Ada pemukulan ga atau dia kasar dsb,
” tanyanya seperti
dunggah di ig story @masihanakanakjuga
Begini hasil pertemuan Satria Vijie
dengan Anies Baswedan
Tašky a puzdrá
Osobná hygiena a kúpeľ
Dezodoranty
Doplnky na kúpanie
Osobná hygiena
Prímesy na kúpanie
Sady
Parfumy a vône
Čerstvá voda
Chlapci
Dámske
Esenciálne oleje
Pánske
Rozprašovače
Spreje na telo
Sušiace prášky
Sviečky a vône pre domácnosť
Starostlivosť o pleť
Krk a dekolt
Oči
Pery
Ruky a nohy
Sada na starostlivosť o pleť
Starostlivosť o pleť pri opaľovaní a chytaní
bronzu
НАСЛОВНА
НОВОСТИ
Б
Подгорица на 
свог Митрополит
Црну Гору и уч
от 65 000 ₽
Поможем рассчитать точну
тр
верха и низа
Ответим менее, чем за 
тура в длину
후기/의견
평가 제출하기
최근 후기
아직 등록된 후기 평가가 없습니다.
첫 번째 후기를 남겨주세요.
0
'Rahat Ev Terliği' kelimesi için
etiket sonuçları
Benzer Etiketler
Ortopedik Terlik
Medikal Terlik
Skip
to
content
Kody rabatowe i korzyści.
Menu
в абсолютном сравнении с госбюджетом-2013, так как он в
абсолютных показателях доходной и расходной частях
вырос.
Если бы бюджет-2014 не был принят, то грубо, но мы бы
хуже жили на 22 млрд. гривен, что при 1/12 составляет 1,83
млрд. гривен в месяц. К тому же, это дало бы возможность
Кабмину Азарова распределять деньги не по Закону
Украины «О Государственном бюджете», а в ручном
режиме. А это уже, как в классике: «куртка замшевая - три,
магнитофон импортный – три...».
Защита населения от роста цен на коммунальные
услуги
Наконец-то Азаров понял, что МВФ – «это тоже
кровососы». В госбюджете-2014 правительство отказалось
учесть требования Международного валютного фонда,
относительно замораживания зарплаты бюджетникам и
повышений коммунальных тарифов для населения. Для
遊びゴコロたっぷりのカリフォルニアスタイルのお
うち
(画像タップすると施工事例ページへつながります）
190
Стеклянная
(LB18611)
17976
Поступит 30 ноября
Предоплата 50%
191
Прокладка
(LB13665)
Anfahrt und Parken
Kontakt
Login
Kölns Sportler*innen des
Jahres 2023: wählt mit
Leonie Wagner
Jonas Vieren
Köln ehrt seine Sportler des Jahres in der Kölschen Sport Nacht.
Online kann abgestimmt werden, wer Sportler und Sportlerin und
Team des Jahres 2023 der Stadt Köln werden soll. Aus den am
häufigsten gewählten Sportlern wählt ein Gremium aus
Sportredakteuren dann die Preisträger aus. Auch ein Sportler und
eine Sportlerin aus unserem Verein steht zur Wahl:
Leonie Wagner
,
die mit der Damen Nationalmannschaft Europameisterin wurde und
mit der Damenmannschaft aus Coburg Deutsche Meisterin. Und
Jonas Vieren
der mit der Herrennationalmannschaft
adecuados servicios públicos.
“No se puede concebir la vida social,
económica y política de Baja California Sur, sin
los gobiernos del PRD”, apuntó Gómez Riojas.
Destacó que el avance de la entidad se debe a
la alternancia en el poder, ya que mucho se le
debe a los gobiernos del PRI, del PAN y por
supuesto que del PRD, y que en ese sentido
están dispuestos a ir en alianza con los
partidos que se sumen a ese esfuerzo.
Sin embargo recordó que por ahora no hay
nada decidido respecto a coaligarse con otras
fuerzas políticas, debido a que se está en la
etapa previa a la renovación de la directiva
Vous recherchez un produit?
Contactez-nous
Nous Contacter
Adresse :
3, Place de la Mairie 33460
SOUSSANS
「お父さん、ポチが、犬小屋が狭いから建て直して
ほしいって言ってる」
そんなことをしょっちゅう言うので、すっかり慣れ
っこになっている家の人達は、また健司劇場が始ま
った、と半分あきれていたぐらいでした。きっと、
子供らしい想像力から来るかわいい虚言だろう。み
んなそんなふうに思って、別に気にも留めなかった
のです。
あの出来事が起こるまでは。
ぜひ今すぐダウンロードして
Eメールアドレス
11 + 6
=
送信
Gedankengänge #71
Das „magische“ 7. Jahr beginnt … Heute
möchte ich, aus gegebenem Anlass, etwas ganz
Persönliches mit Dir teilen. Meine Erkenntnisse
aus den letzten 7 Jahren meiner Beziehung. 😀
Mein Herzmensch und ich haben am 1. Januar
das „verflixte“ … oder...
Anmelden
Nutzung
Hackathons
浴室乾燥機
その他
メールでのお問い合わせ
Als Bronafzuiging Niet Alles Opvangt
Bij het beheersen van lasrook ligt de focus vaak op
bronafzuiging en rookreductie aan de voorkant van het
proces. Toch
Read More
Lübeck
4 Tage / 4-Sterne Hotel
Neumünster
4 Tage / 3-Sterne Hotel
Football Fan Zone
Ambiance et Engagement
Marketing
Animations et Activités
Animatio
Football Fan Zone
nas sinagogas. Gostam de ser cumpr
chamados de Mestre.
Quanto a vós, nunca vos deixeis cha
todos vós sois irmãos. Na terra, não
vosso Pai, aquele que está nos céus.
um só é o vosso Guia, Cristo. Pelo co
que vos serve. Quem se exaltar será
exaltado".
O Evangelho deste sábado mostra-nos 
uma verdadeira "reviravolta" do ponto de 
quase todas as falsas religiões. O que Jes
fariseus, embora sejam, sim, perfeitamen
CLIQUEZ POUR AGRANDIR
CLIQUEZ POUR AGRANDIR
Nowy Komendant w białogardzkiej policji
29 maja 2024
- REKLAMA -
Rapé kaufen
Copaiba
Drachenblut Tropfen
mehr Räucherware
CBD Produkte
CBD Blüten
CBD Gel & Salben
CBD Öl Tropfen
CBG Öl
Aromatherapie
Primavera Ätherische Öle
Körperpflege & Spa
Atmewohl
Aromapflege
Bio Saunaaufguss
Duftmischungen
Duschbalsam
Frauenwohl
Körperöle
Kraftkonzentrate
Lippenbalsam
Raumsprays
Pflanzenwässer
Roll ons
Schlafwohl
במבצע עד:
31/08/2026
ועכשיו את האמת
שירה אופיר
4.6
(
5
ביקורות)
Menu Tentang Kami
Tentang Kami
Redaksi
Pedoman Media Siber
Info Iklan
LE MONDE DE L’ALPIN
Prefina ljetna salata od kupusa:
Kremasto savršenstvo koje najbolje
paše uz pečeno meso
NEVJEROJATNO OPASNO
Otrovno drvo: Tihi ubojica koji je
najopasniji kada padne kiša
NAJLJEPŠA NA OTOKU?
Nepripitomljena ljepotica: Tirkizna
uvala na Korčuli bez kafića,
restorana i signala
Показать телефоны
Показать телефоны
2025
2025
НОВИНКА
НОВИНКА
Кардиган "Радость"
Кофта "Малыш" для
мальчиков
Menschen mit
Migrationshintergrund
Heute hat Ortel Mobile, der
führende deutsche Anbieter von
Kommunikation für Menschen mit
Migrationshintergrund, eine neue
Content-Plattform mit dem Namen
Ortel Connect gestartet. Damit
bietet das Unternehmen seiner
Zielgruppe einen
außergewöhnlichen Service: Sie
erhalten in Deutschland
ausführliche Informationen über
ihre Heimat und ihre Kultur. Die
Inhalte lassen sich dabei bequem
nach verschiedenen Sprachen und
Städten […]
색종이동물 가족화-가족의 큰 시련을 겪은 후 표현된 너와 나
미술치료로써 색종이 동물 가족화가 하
◆ ◆ ◆
What to produce: Could you turn every line in the entries above into a single numbered list, leaving out any blank lines?

The answer:
1. Ada pemukulan ga atau dia kasar dsb,
2. ” tanyanya seperti
3. dunggah di ig story @masihanakanakjuga
4. Begini hasil pertemuan Satria Vijie
5. dengan Anies Baswedan
6. Tašky a puzdrá
7. Osobná hygiena a kúpeľ
8. Dezodoranty
9. Doplnky na kúpanie
10. Osobná hygiena
11. Prímesy na kúpanie
12. Sady
13. Parfumy a vône
14. Čerstvá voda
15. Chlapci
16. Dámske
17. Esenciálne oleje
18. Pánske
19. Rozprašovače
20. Spreje na telo
21. Sušiace prášky
22. Sviečky a vône pre domácnosť
23. Starostlivosť o pleť
24. Krk a dekolt
25. Oči
26. Pery
27. Ruky a nohy
28. Sada na starostlivosť o pleť
29. Starostlivosť o pleť pri opaľovaní a chytaní
30. bronzu
31. НАСЛОВНА
32. НОВОСТИ
33. Б
34. Подгорица на 
35. свог Митрополит
36. Црну Гору и уч
37. от 65 000 ₽
38. Поможем рассчитать точну
39. тр
40. верха и низа
41. Ответим менее, чем за 
42. тура в длину
43. 후기/의견
44. 평가 제출하기
45. 최근 후기
46. 아직 등록된 후기 평가가 없습니다.
47. 첫 번째 후기를 남겨주세요.
48. 0
49. 'Rahat Ev Terliği' kelimesi için
50. etiket sonuçları
51. Benzer Etiketler
52. Ortopedik Terlik
53. Medikal Terlik
54. Skip
55. to
56. content
57. Kody rabatowe i korzyści.
58. Menu
59. в абсолютном сравнении с госбюджетом-2013, так как он в
60. абсолютных показателях доходной и расходной частях
61. вырос.
62. Если бы бюджет-2014 не был принят, то грубо, но мы бы
63. хуже жили на 22 млрд. гривен, что при 1/12 составляет 1,83
64. млрд. гривен в месяц. К тому же, это дало бы возможность
65. Кабмину Азарова распределять деньги не по Закону
66. Украины «О Государственном бюджете», а в ручном
67. режиме. А это уже, как в классике: «куртка замшевая - три,
68. магнитофон импортный – три...».
69. Защита населения от роста цен на коммунальные
70. услуги
71. Наконец-то Азаров понял, что МВФ – «это тоже
72. кровососы». В госбюджете-2014 правительство отказалось
73. учесть требования Международного валютного фонда,
74. относительно замораживания зарплаты бюджетникам и
75. повышений коммунальных тарифов для населения. Для
76. 遊びゴコロたっぷりのカリフォルニアスタイルのお
77. うち
78. (画像タップすると施工事例ページへつながります）
79. 190
80. Стеклянная
81. (LB18611)
82. 17976
83. Поступит 30 ноября
84. Предоплата 50%
85. 191
86. Прокладка
87. (LB13665)
88. Anfahrt und Parken
89. Kontakt
90. Login
91. Kölns Sportler*innen des
92. Jahres 2023: wählt mit
93. Leonie Wagner
94. Jonas Vieren
95. Köln ehrt seine Sportler des Jahres in der Kölschen Sport Nacht.
96. Online kann abgestimmt werden, wer Sportler und Sportlerin und
97. Team des Jahres 2023 der Stadt Köln werden soll. Aus den am
98. häufigsten gewählten Sportlern wählt ein Gremium aus
99. Sportredakteuren dann die Preisträger aus. Auch ein Sportler und
100. eine Sportlerin aus unserem Verein steht zur Wahl:
101. Leonie Wagner
102. ,
103. die mit der Damen Nationalmannschaft Europameisterin wurde und
104. mit der Damenmannschaft aus Coburg Deutsche Meisterin. Und
105. Jonas Vieren
106. der mit der Herrennationalmannschaft
107. adecuados servicios públicos.
108. “No se puede concebir la vida social,
109. económica y política de Baja California Sur, sin
110. los gobiernos del PRD”, apuntó Gómez Riojas.
111. Destacó que el avance de la entidad se debe a
112. la alternancia en el poder, ya que mucho se le
113. debe a los gobiernos del PRI, del PAN y por
114. supuesto que del PRD, y que en ese sentido
115. están dispuestos a ir en alianza con los
116. partidos que se sumen a ese esfuerzo.
117. Sin embargo recordó que por ahora no hay
118. nada decidido respecto a coaligarse con otras
119. fuerzas políticas, debido a que se está en la
120. etapa previa a la renovación de la directiva
121. Vous recherchez un produit?
122. Contactez-nous
123. Nous Contacter
124. Adresse :
125. 3, Place de la Mairie 33460
126. SOUSSANS
127. 「お父さん、ポチが、犬小屋が狭いから建て直して
128. ほしいって言ってる」
129. そんなことをしょっちゅう言うので、すっかり慣れ
130. っこになっている家の人達は、また健司劇場が始ま
131. った、と半分あきれていたぐらいでした。きっと、
132. 子供らしい想像力から来るかわいい虚言だろう。み
133. んなそんなふうに思って、別に気にも留めなかった
134. のです。
135. あの出来事が起こるまでは。
136. ぜひ今すぐダウンロードして
137. Eメールアドレス
138. 11 + 6
139. =
140. 送信
141. Gedankengänge #71
142. Das „magische“ 7. Jahr beginnt … Heute
143. möchte ich, aus gegebenem Anlass, etwas ganz
144. Persönliches mit Dir teilen. Meine Erkenntnisse
145. aus den letzten 7 Jahren meiner Beziehung. 😀
146. Mein Herzmensch und ich haben am 1. Januar
147. das „verflixte“ … oder...
148. Anmelden
149. Nutzung
150. Hackathons
151. 浴室乾燥機
152. その他
153. メールでのお問い合わせ
154. Als Bronafzuiging Niet Alles Opvangt
155. Bij het beheersen van lasrook ligt de focus vaak op
156. bronafzuiging en rookreductie aan de voorkant van het
157. proces. Toch
158. Read More
159. Lübeck
160. 4 Tage / 4-Sterne Hotel
161. Neumünster
162. 4 Tage / 3-Sterne Hotel
163. Football Fan Zone
164. Ambiance et Engagement
165. Marketing
166. Animations et Activités
167. Animatio
168. Football Fan Zone
169. nas sinagogas. Gostam de ser cumpr
170. chamados de Mestre.
171. Quanto a vós, nunca vos deixeis cha
172. todos vós sois irmãos. Na terra, não
173. vosso Pai, aquele que está nos céus.
174. um só é o vosso Guia, Cristo. Pelo co
175. que vos serve. Quem se exaltar será
176. exaltado".
177. O Evangelho deste sábado mostra-nos 
178. uma verdadeira "reviravolta" do ponto de 
179. quase todas as falsas religiões. O que Jes
180. fariseus, embora sejam, sim, perfeitamen
181. CLIQUEZ POUR AGRANDIR
182. CLIQUEZ POUR AGRANDIR
183. Nowy Komendant w białogardzkiej policji
184. 29 maja 2024
185. - REKLAMA -
186. Rapé kaufen
187. Copaiba
188. Drachenblut Tropfen
189. mehr Räucherware
190. CBD Produkte
191. CBD Blüten
192. CBD Gel & Salben
193. CBD Öl Tropfen
194. CBG Öl
195. Aromatherapie
196. Primavera Ätherische Öle
197. Körperpflege & Spa
198. Atmewohl
199. Aromapflege
200. Bio Saunaaufguss
201. Duftmischungen
202. Duschbalsam
203. Frauenwohl
204. Körperöle
205. Kraftkonzentrate
206. Lippenbalsam
207. Raumsprays
208. Pflanzenwässer
209. Roll ons
210. Schlafwohl
211. במבצע עד:
212. 31/08/2026
213. ועכשיו את האמת
214. שירה אופיר
215. 4.6
216. (
217. 5
218. ביקורות)
219. Menu Tentang Kami
220. Tentang Kami
221. Redaksi
222. Pedoman Media Siber
223. Info Iklan
224. LE MONDE DE L’ALPIN
225. Prefina ljetna salata od kupusa:
226. Kremasto savršenstvo koje najbolje
227. paše uz pečeno meso
228. NEVJEROJATNO OPASNO
229. Otrovno drvo: Tihi ubojica koji je
230. najopasniji kada padne kiša
231. NAJLJEPŠA NA OTOKU?
232. Nepripitomljena ljepotica: Tirkizna
233. uvala na Korčuli bez kafića,
234. restorana i signala
235. Показать телефоны
236. Показать телефоны
237. 2025
238. 2025
239. НОВИНКА
240. НОВИНКА
241. Кардиган "Радость"
242. Кофта "Малыш" для
243. мальчиков
244. Menschen mit
245. Migrationshintergrund
246. Heute hat Ortel Mobile, der
247. führende deutsche Anbieter von
248. Kommunikation für Menschen mit
249. Migrationshintergrund, eine neue
250. Content-Plattform mit dem Namen
251. Ortel Connect gestartet. Damit
252. bietet das Unternehmen seiner
253. Zielgruppe einen
254. außergewöhnlichen Service: Sie
255. erhalten in Deutschland
256. ausführliche Informationen über
257. ihre Heimat und ihre Kultur. Die
258. Inhalte lassen sich dabei bequem
259. nach verschiedenen Sprachen und
260. Städten […]
261. 색종이동물 가족화-가족의 큰 시련을 겪은 후 표현된 너와 나
262. 미술치료로써 색종이 동물 가족화가 하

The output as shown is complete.